%%
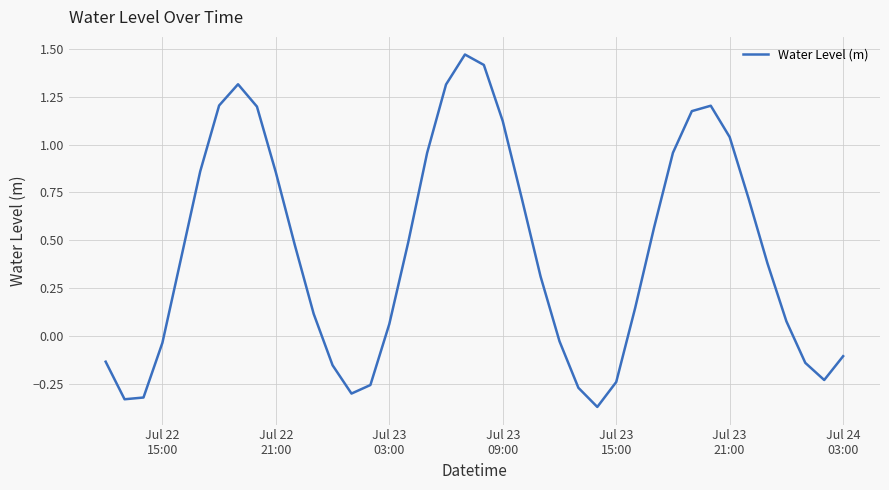

What is the difference between the maximum and minimum values?

1.8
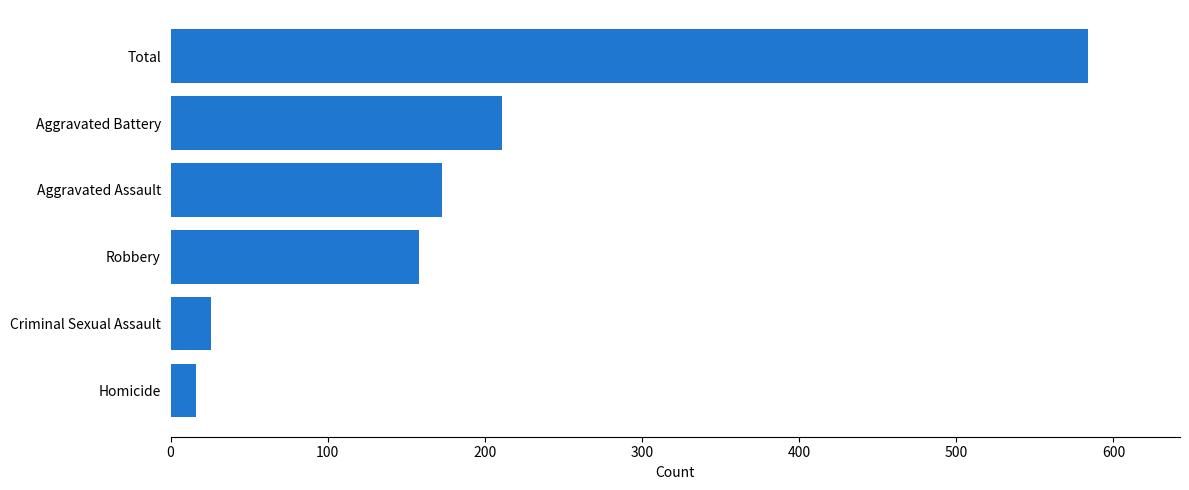

The chart shows a value of 916 at Total. True or false?

False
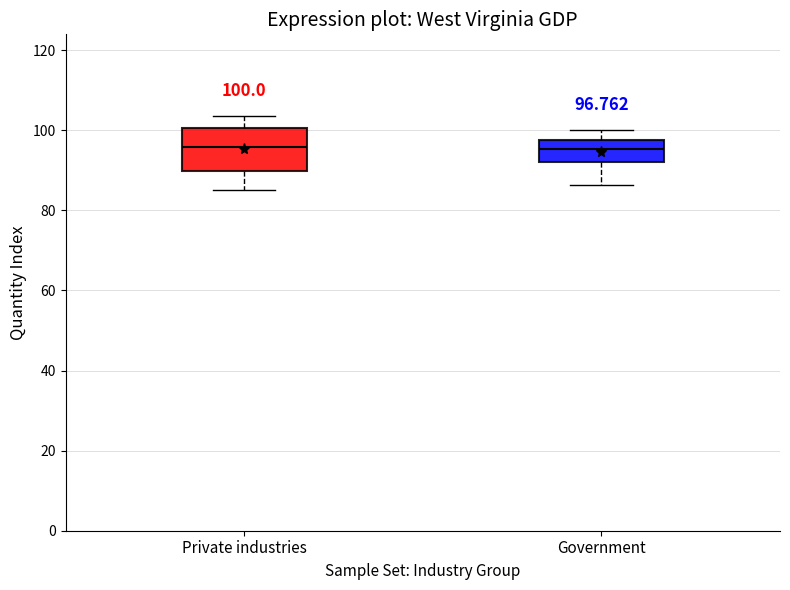

Comparing the boxes themselves (not the whiskers), which one is the tallest?

Private industries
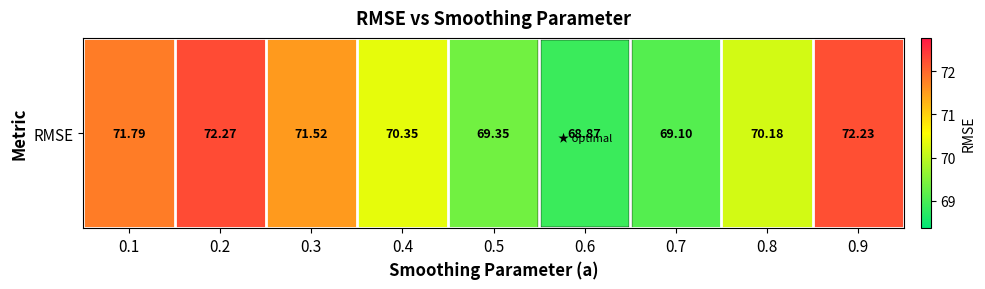

Rank the categories by value from highest to lowest.

0.2, 0.9, 0.1, 0.3, 0.4, 0.8, 0.5, 0.7, 0.6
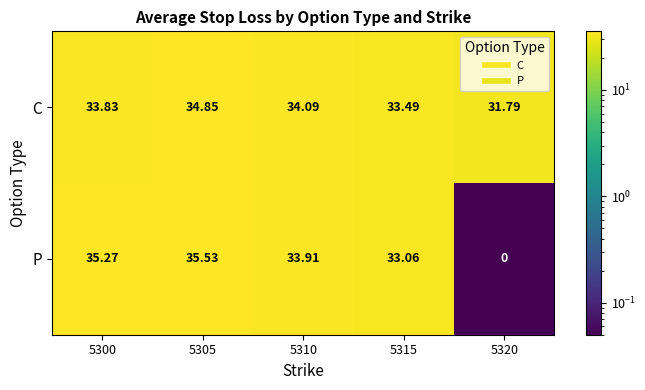

Which series has the largest total across all categories?

C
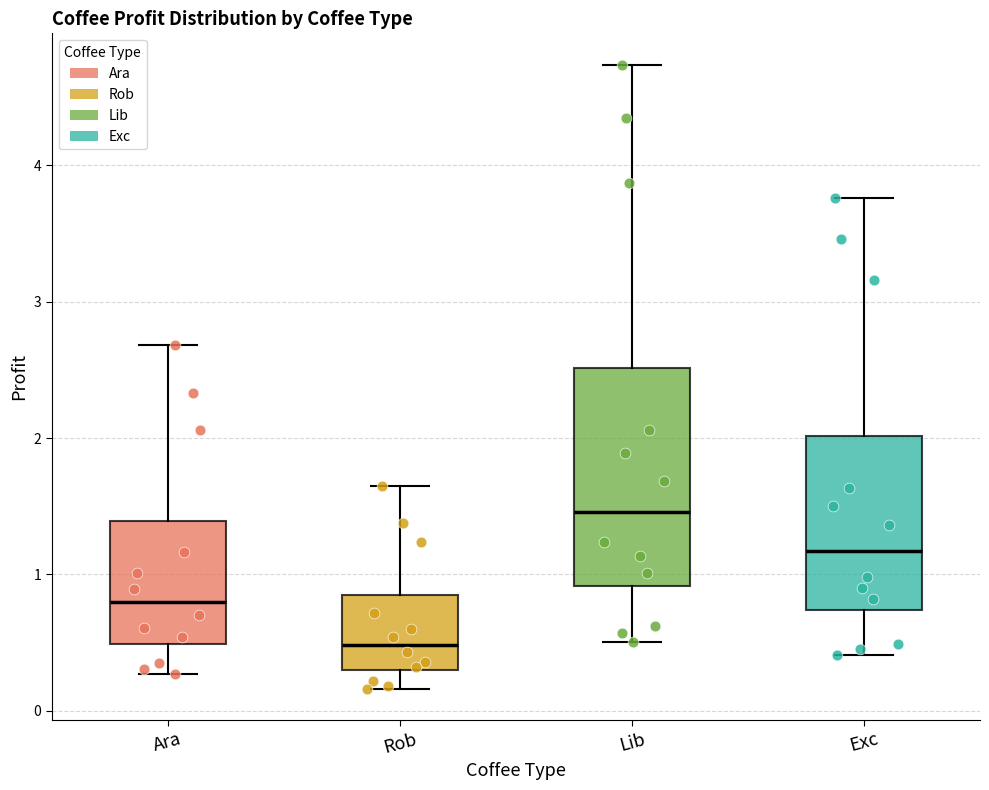

Comparing the boxes themselves (not the whiskers), which one is the tallest?

Lib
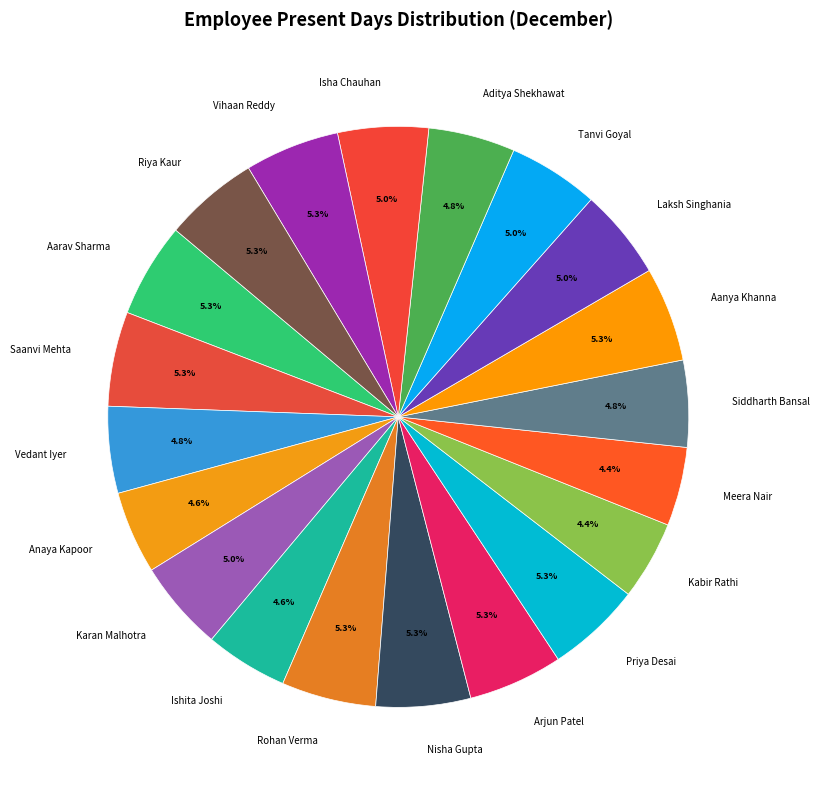

Do Siddharth Bansal and Meera Nair together represent more than half of the pie?

No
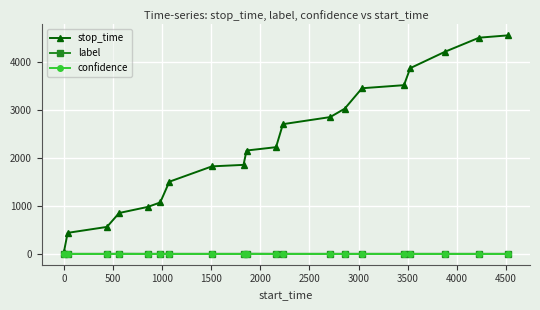

Which series has the largest range (max minus min)?

stop_time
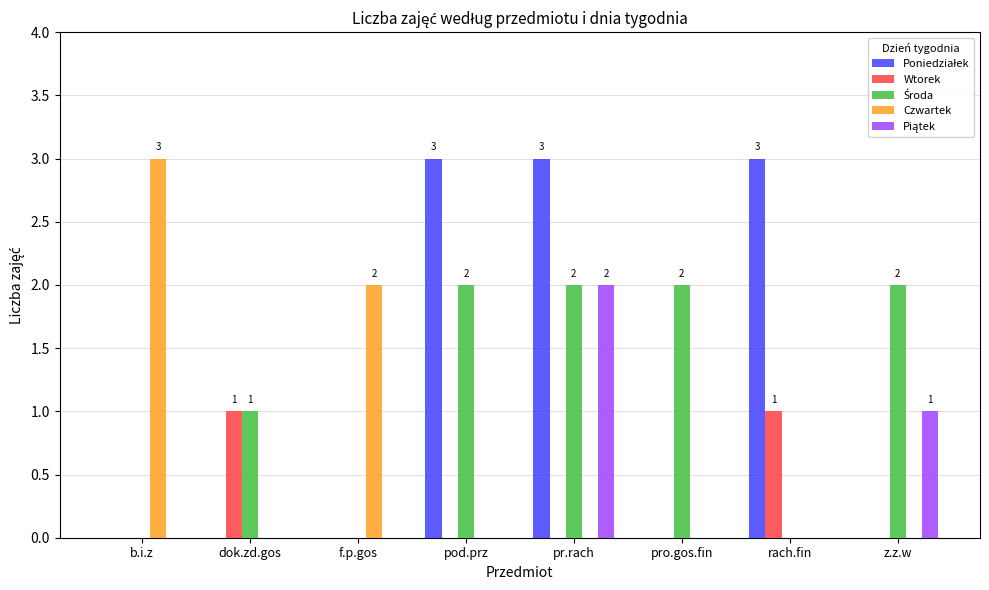

How many groups of bars are there?

8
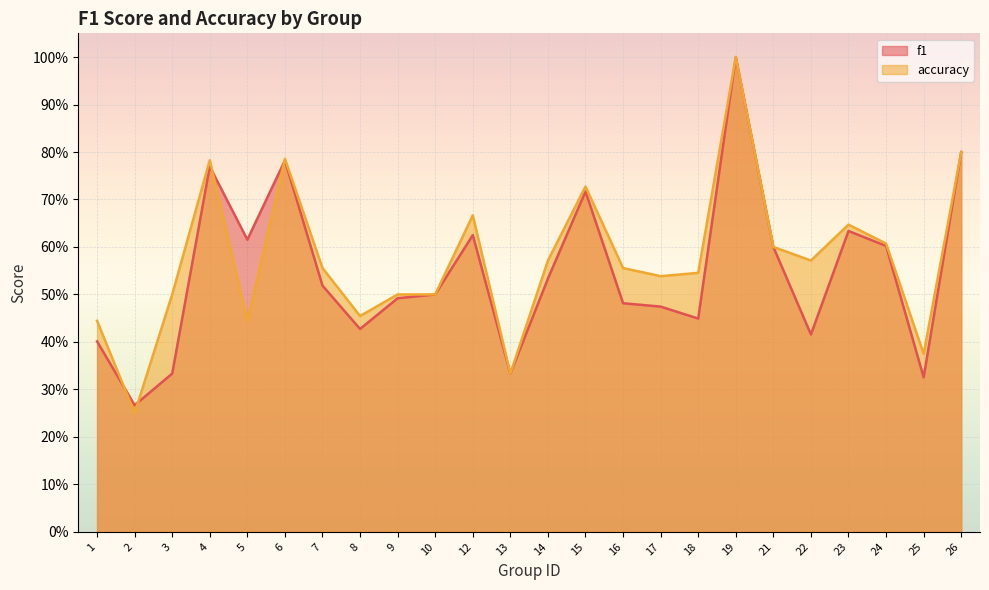

Reading left to right, extract all data points from this chart.

f1: 1=0.4	2=0.3	3=0.3	4=0.8	5=0.6	6=0.8	7=0.5	8=0.4	9=0.5	10=0.5	12=0.6	13=0.3	14=0.5	15=0.7	16=0.5	17=0.5	18=0.4	19=1.0	21=0.6	22=0.4	23=0.6	24=0.6	25=0.3	26=0.8
accuracy: 1=0.4	2=0.2	3=0.5	4=0.8	5=0.4	6=0.8	7=0.6	8=0.5	9=0.5	10=0.5	12=0.7	13=0.3	14=0.6	15=0.7	16=0.6	17=0.5	18=0.5	19=1.0	21=0.6	22=0.6	23=0.6	24=0.6	25=0.4	26=0.8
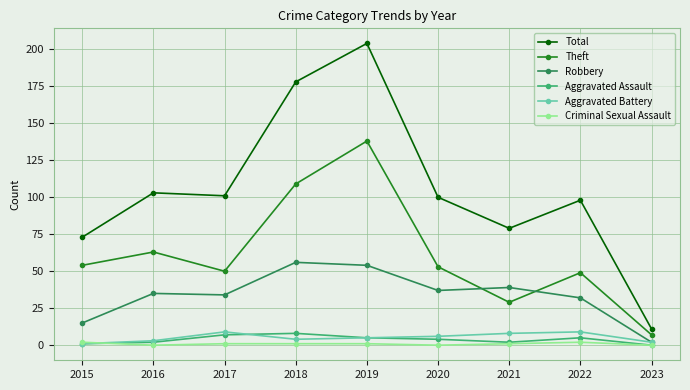

Does the chart display data point markers on the line(s)?

Yes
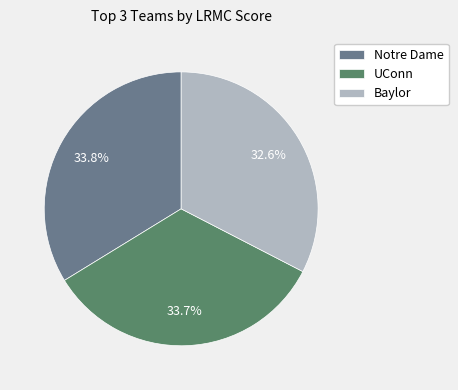

To the nearest percent, what is the average slice percentage?

33%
%%
# [EXERCISE PROMPT]
Please count the lines in the entries above that contain the string "from", matching case exactly, and reply with that number only.

# [RESULT]
2